[Stored records]
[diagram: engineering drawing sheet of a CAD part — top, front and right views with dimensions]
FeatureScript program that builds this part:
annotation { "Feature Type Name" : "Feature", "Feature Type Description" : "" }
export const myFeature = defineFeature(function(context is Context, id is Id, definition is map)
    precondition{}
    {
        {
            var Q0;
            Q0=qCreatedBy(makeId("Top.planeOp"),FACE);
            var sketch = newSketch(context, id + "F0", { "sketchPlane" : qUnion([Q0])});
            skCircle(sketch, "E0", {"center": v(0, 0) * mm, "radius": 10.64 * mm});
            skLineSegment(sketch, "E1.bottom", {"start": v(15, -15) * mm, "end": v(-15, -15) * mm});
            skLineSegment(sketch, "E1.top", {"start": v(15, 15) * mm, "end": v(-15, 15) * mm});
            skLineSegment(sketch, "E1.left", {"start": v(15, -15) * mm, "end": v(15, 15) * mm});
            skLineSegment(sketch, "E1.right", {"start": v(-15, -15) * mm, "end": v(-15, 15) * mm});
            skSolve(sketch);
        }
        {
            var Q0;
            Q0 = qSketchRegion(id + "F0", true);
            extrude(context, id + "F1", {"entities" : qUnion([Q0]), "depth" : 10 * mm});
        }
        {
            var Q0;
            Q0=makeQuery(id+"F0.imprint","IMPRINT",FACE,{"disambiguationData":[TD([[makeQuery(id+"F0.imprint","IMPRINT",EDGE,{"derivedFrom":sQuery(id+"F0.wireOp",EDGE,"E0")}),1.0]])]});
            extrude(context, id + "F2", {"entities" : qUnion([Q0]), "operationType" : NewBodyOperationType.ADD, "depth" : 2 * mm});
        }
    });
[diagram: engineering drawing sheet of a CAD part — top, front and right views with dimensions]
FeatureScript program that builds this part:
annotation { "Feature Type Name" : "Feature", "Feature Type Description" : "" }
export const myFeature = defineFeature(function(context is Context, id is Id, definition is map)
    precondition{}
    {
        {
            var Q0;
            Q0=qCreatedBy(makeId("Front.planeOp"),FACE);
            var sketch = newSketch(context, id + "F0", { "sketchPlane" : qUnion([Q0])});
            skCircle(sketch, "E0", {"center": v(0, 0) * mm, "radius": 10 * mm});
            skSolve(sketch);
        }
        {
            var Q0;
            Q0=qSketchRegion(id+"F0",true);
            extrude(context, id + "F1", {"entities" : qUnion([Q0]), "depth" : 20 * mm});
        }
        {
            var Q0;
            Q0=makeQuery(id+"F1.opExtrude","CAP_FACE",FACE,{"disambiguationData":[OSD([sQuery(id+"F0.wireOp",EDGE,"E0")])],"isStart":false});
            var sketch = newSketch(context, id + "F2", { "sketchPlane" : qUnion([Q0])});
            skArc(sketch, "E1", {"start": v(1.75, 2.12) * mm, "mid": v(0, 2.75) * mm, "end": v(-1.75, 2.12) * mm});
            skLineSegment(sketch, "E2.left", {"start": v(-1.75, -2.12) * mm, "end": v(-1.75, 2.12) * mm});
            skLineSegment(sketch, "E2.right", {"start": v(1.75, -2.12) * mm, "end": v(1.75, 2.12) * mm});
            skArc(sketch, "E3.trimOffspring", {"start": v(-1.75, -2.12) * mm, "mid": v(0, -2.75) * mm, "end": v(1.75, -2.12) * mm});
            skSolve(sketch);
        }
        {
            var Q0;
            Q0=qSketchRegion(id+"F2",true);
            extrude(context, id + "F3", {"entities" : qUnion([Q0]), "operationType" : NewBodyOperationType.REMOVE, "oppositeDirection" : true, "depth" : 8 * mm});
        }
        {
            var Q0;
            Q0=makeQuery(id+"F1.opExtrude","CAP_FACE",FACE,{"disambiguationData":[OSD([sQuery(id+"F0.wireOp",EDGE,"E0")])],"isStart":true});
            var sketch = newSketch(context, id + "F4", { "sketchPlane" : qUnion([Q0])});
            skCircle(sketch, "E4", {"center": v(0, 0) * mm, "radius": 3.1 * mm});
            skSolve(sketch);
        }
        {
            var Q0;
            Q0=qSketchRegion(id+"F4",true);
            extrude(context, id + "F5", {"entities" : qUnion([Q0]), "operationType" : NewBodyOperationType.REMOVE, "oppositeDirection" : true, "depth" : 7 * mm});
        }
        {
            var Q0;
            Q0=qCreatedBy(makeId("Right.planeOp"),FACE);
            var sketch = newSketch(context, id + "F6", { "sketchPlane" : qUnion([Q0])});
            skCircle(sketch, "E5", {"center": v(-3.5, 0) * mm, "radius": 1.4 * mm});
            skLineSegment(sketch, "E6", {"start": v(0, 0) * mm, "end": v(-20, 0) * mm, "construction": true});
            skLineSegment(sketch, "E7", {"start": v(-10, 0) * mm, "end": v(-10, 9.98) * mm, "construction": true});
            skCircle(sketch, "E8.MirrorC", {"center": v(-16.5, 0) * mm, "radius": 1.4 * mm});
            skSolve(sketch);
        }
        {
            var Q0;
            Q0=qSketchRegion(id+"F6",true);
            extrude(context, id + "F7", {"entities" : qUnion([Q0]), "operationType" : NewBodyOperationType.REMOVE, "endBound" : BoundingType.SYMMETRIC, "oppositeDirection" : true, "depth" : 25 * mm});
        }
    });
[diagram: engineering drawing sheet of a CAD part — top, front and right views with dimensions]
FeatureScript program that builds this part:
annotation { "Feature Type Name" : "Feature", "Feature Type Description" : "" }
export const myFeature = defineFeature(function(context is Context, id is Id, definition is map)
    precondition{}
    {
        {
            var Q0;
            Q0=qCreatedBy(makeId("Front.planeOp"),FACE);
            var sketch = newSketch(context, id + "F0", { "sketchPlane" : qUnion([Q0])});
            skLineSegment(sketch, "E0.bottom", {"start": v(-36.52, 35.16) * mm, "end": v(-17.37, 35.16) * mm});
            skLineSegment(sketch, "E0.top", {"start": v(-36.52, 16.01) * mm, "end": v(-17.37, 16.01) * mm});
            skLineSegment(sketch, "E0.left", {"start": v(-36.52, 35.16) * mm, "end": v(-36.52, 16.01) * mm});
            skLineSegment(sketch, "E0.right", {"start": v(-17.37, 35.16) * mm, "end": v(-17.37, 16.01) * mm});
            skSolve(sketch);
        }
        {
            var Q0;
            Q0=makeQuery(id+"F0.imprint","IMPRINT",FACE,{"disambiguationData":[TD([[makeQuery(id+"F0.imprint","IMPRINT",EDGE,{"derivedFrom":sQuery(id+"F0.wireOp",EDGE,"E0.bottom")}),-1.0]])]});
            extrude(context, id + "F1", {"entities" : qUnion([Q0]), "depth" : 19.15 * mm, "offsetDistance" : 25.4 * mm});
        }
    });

REQUIRED TASK
Convert every line of the records into a JSON array of strings, one string per line, omitting blank lines.

TASK ANSWER
[
  "[diagram: engineering drawing sheet of a CAD part — top, front and right views with dimensions]",
  "FeatureScript program that builds this part:",
  "annotation { \"Feature Type Name\" : \"Feature\", \"Feature Type Description\" : \"\" }",
  "export const myFeature = defineFeature(function(context is Context, id is Id, definition is map)",
  "    precondition{}",
  "    {",
  "        {",
  "            var Q0;",
  "            Q0=qCreatedBy(makeId(\"Top.planeOp\"),FACE);",
  "            var sketch = newSketch(context, id + \"F0\", { \"sketchPlane\" : qUnion([Q0])});",
  "            skCircle(sketch, \"E0\", {\"center\": v(0, 0) * mm, \"radius\": 10.64 * mm});",
  "            skLineSegment(sketch, \"E1.bottom\", {\"start\": v(15, -15) * mm, \"end\": v(-15, -15) * mm});",
  "            skLineSegment(sketch, \"E1.top\", {\"start\": v(15, 15) * mm, \"end\": v(-15, 15) * mm});",
  "            skLineSegment(sketch, \"E1.left\", {\"start\": v(15, -15) * mm, \"end\": v(15, 15) * mm});",
  "            skLineSegment(sketch, \"E1.right\", {\"start\": v(-15, -15) * mm, \"end\": v(-15, 15) * mm});",
  "            skSolve(sketch);",
  "        }",
  "        {",
  "            var Q0;",
  "            Q0 = qSketchRegion(id + \"F0\", true);",
  "            extrude(context, id + \"F1\", {\"entities\" : qUnion([Q0]), \"depth\" : 10 * mm});",
  "        }",
  "        {",
  "            var Q0;",
  "            Q0=makeQuery(id+\"F0.imprint\",\"IMPRINT\",FACE,{\"disambiguationData\":[TD([[makeQuery(id+\"F0.imprint\",\"IMPRINT\",EDGE,{\"derivedFrom\":sQuery(id+\"F0.wireOp\",EDGE,\"E0\")}),1.0]])]});",
  "            extrude(context, id + \"F2\", {\"entities\" : qUnion([Q0]), \"operationType\" : NewBodyOperationType.ADD, \"depth\" : 2 * mm});",
  "        }",
  "    });",
  "[diagram: engineering drawing sheet of a CAD part — top, front and right views with dimensions]",
  "FeatureScript program that builds this part:",
  "annotation { \"Feature Type Name\" : \"Feature\", \"Feature Type Description\" : \"\" }",
  "export const myFeature = defineFeature(function(context is Context, id is Id, definition is map)",
  "    precondition{}",
  "    {",
  "        {",
  "            var Q0;",
  "            Q0=qCreatedBy(makeId(\"Front.planeOp\"),FACE);",
  "            var sketch = newSketch(context, id + \"F0\", { \"sketchPlane\" : qUnion([Q0])});",
  "            skCircle(sketch, \"E0\", {\"center\": v(0, 0) * mm, \"radius\": 10 * mm});",
  "            skSolve(sketch);",
  "        }",
  "        {",
  "            var Q0;",
  "            Q0=qSketchRegion(id+\"F0\",true);",
  "            extrude(context, id + \"F1\", {\"entities\" : qUnion([Q0]), \"depth\" : 20 * mm});",
  "        }",
  "        {",
  "            var Q0;",
  "            Q0=makeQuery(id+\"F1.opExtrude\",\"CAP_FACE\",FACE,{\"disambiguationData\":[OSD([sQuery(id+\"F0.wireOp\",EDGE,\"E0\")])],\"isStart\":false});",
  "            var sketch = newSketch(context, id + \"F2\", { \"sketchPlane\" : qUnion([Q0])});",
  "            skArc(sketch, \"E1\", {\"start\": v(1.75, 2.12) * mm, \"mid\": v(0, 2.75) * mm, \"end\": v(-1.75, 2.12) * mm});",
  "            skLineSegment(sketch, \"E2.left\", {\"start\": v(-1.75, -2.12) * mm, \"end\": v(-1.75, 2.12) * mm});",
  "            skLineSegment(sketch, \"E2.right\", {\"start\": v(1.75, -2.12) * mm, \"end\": v(1.75, 2.12) * mm});",
  "            skArc(sketch, \"E3.trimOffspring\", {\"start\": v(-1.75, -2.12) * mm, \"mid\": v(0, -2.75) * mm, \"end\": v(1.75, -2.12) * mm});",
  "            skSolve(sketch);",
  "        }",
  "        {",
  "            var Q0;",
  "            Q0=qSketchRegion(id+\"F2\",true);",
  "            extrude(context, id + \"F3\", {\"entities\" : qUnion([Q0]), \"operationType\" : NewBodyOperationType.REMOVE, \"oppositeDirection\" : true, \"depth\" : 8 * mm});",
  "        }",
  "        {",
  "            var Q0;",
  "            Q0=makeQuery(id+\"F1.opExtrude\",\"CAP_FACE\",FACE,{\"disambiguationData\":[OSD([sQuery(id+\"F0.wireOp\",EDGE,\"E0\")])],\"isStart\":true});",
  "            var sketch = newSketch(context, id + \"F4\", { \"sketchPlane\" : qUnion([Q0])});",
  "            skCircle(sketch, \"E4\", {\"center\": v(0, 0) * mm, \"radius\": 3.1 * mm});",
  "            skSolve(sketch);",
  "        }",
  "        {",
  "            var Q0;",
  "            Q0=qSketchRegion(id+\"F4\",true);",
  "            extrude(context, id + \"F5\", {\"entities\" : qUnion([Q0]), \"operationType\" : NewBodyOperationType.REMOVE, \"oppositeDirection\" : true, \"depth\" : 7 * mm});",
  "        }",
  "        {",
  "            var Q0;",
  "            Q0=qCreatedBy(makeId(\"Right.planeOp\"),FACE);",
  "            var sketch = newSketch(context, id + \"F6\", { \"sketchPlane\" : qUnion([Q0])});",
  "            skCircle(sketch, \"E5\", {\"center\": v(-3.5, 0) * mm, \"radius\": 1.4 * mm});",
  "            skLineSegment(sketch, \"E6\", {\"start\": v(0, 0) * mm, \"end\": v(-20, 0) * mm, \"construction\": true});",
  "            skLineSegment(sketch, \"E7\", {\"start\": v(-10, 0) * mm, \"end\": v(-10, 9.98) * mm, \"construction\": true});",
  "            skCircle(sketch, \"E8.MirrorC\", {\"center\": v(-16.5, 0) * mm, \"radius\": 1.4 * mm});",
  "            skSolve(sketch);",
  "        }",
  "        {",
  "            var Q0;",
  "            Q0=qSketchRegion(id+\"F6\",true);",
  "            extrude(context, id + \"F7\", {\"entities\" : qUnion([Q0]), \"operationType\" : NewBodyOperationType.REMOVE, \"endBound\" : BoundingType.SYMMETRIC, \"oppositeDirection\" : true, \"depth\" : 25 * mm});",
  "        }",
  "    });",
  "[diagram: engineering drawing sheet of a CAD part — top, front and right views with dimensions]",
  "FeatureScript program that builds this part:",
  "annotation { \"Feature Type Name\" : \"Feature\", \"Feature Type Description\" : \"\" }",
  "export const myFeature = defineFeature(function(context is Context, id is Id, definition is map)",
  "    precondition{}",
  "    {",
  "        {",
  "            var Q0;",
  "            Q0=qCreatedBy(makeId(\"Front.planeOp\"),FACE);",
  "            var sketch = newSketch(context, id + \"F0\", { \"sketchPlane\" : qUnion([Q0])});",
  "            skLineSegment(sketch, \"E0.bottom\", {\"start\": v(-36.52, 35.16) * mm, \"end\": v(-17.37, 35.16) * mm});",
  "            skLineSegment(sketch, \"E0.top\", {\"start\": v(-36.52, 16.01) * mm, \"end\": v(-17.37, 16.01) * mm});",
  "            skLineSegment(sketch, \"E0.left\", {\"start\": v(-36.52, 35.16) * mm, \"end\": v(-36.52, 16.01) * mm});",
  "            skLineSegment(sketch, \"E0.right\", {\"start\": v(-17.37, 35.16) * mm, \"end\": v(-17.37, 16.01) * mm});",
  "            skSolve(sketch);",
  "        }",
  "        {",
  "            var Q0;",
  "            Q0=makeQuery(id+\"F0.imprint\",\"IMPRINT\",FACE,{\"disambiguationData\":[TD([[makeQuery(id+\"F0.imprint\",\"IMPRINT\",EDGE,{\"derivedFrom\":sQuery(id+\"F0.wireOp\",EDGE,\"E0.bottom\")}),-1.0]])]});",
  "            extrude(context, id + \"F1\", {\"entities\" : qUnion([Q0]), \"depth\" : 19.15 * mm, \"offsetDistance\" : 25.4 * mm});",
  "        }",
  "    });"
]